Job item: Each line from the one containing "[344,892,480,910] UM RLC" through the last line of the material below is to be transcribed exactly, with nothing else included.

Stored data:
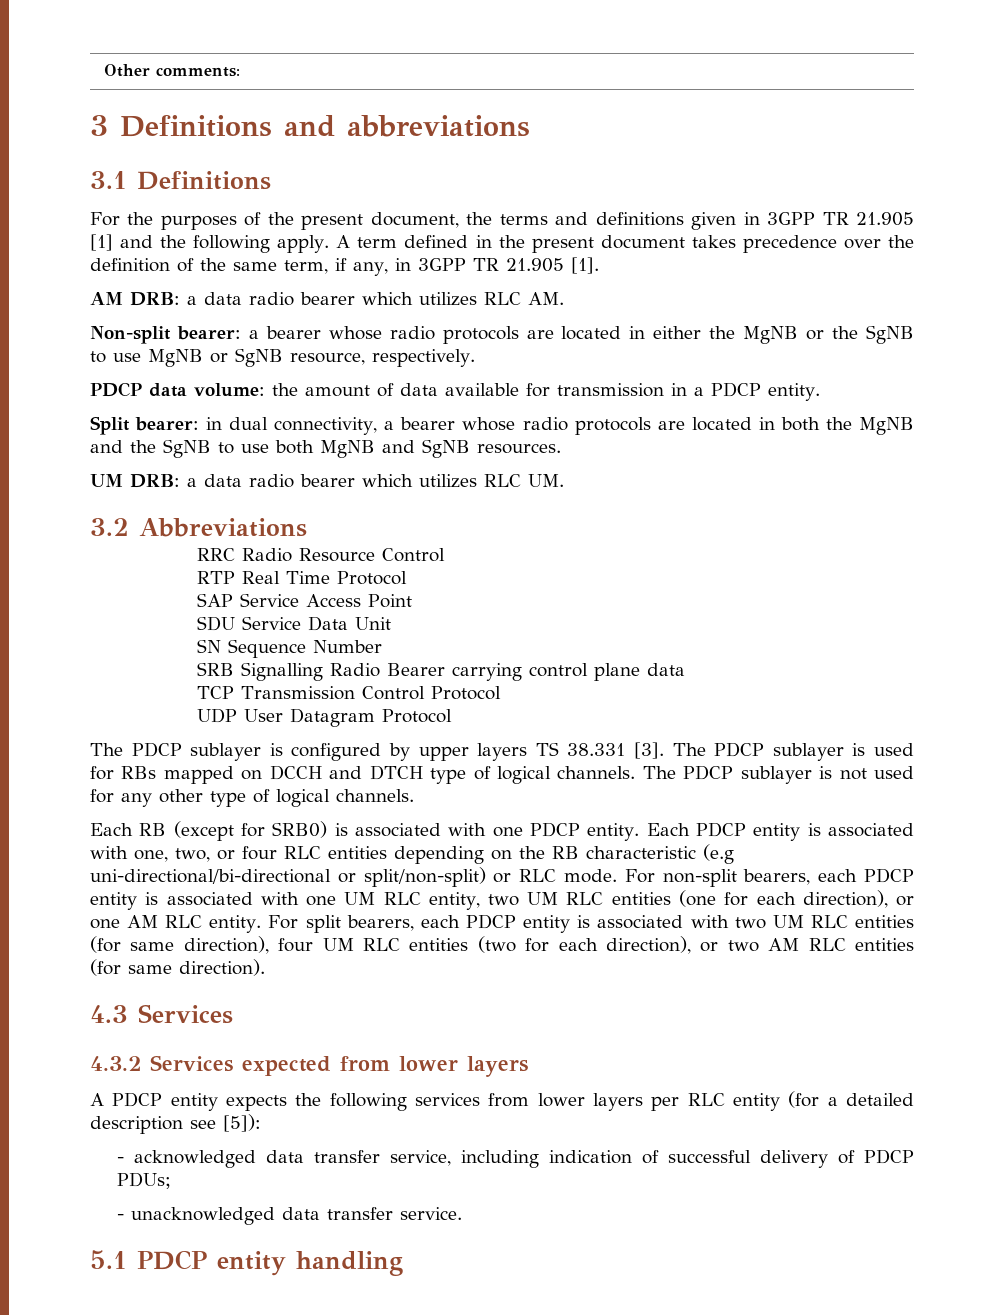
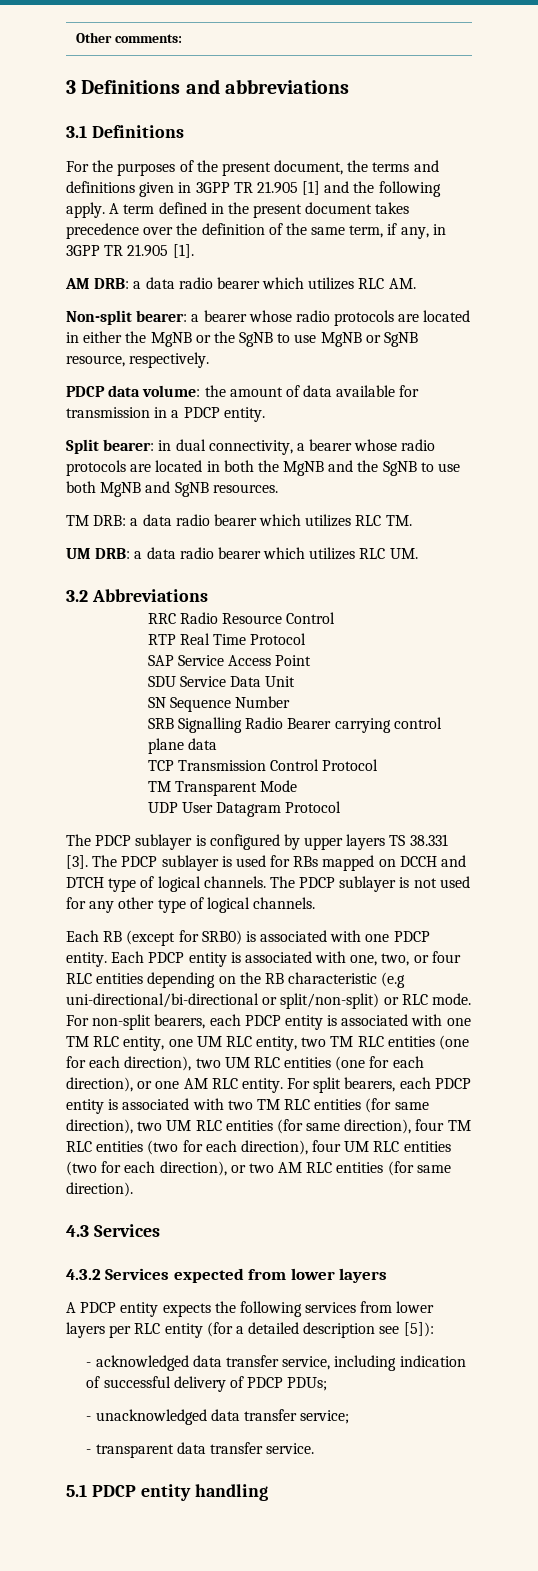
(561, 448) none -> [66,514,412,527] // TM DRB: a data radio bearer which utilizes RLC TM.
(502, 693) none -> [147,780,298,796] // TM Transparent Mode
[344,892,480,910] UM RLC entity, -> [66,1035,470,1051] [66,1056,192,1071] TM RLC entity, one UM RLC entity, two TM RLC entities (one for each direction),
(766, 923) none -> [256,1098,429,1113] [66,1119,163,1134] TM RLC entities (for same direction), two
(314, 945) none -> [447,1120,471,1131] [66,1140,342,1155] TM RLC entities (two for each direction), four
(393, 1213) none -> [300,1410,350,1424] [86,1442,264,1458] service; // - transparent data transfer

Final answer:
[344,892,480,910] UM RLC entity, -> [66,1035,470,1051] [66,1056,192,1071] TM RLC entity, one UM RLC entity, two TM RLC entities (one for each direction),
(766, 923) none -> [256,1098,429,1113] [66,1119,163,1134] TM RLC entities (for same direction), two
(314, 945) none -> [447,1120,471,1131] [66,1140,342,1155] TM RLC entities (two for each direction), four
(393, 1213) none -> [300,1410,350,1424] [86,1442,264,1458] service; // - transparent data transfer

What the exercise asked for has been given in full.